DATASET:

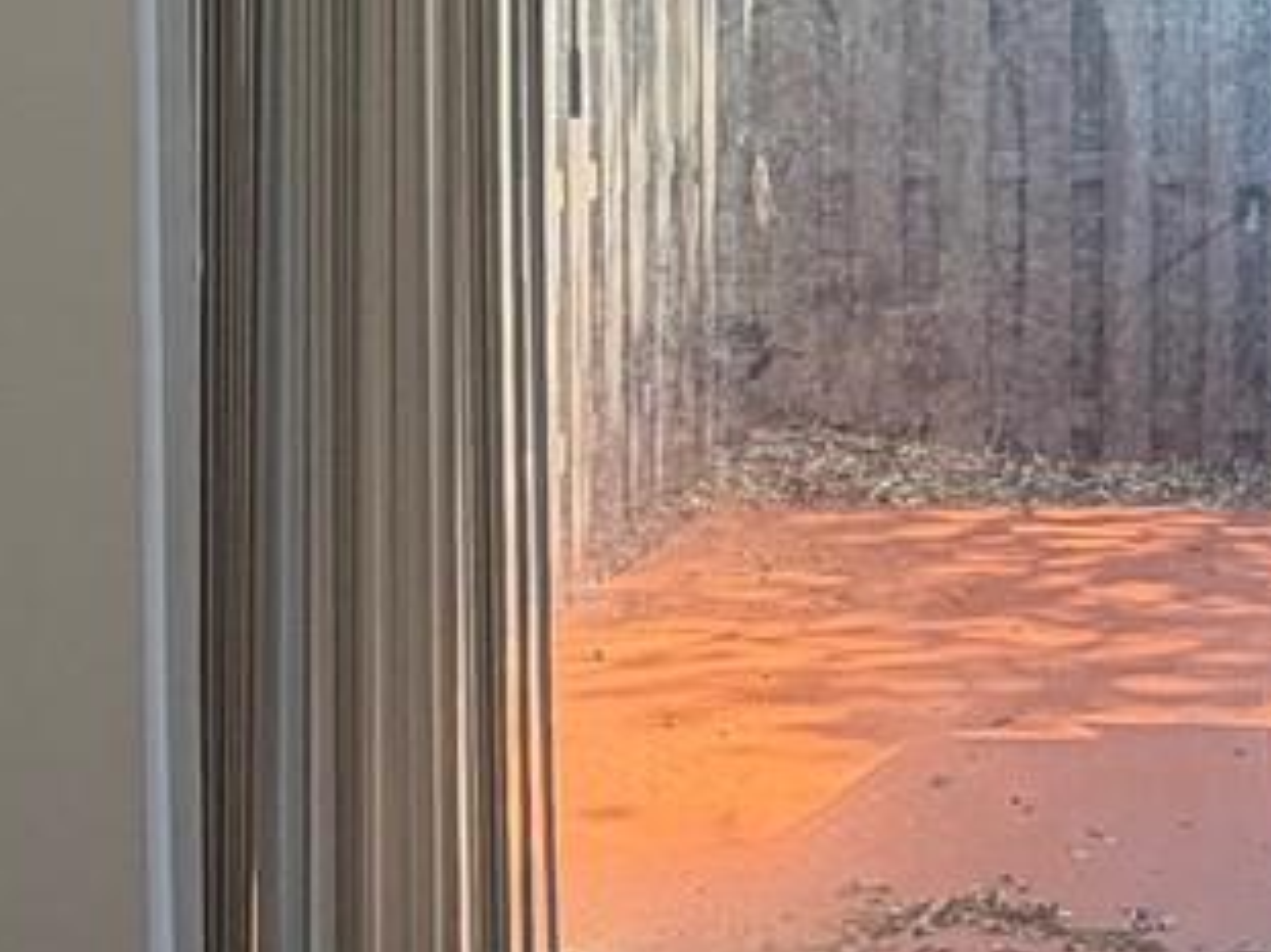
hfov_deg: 25.4
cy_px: 151
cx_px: 1332
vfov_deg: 20.1
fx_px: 2643
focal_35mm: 72
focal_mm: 2.22
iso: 80
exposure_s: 1/120
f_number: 2.2
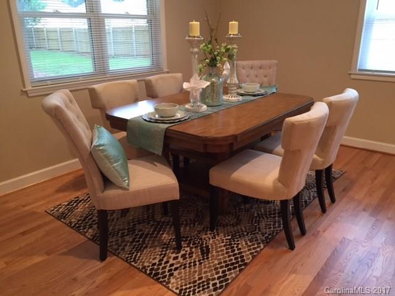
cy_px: 148
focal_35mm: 29
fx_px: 331
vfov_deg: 48.2
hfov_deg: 61.7
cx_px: 198
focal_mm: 4.15
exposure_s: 1/30
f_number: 2.2
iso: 160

EXERCISE DETAILS: What is needed is an exact repeat of every entry above, with the pictures left out.

RESPONSE TO THIS TASK:
hfov_deg: 25.4
cy_px: 151
cx_px: 1332
vfov_deg: 20.1
fx_px: 2643
focal_35mm: 72
focal_mm: 2.22
iso: 80
exposure_s: 1/120
f_number: 2.2
cy_px: 148
focal_35mm: 29
fx_px: 331
vfov_deg: 48.2
hfov_deg: 61.7
cx_px: 198
focal_mm: 4.15
exposure_s: 1/30
f_number: 2.2
iso: 160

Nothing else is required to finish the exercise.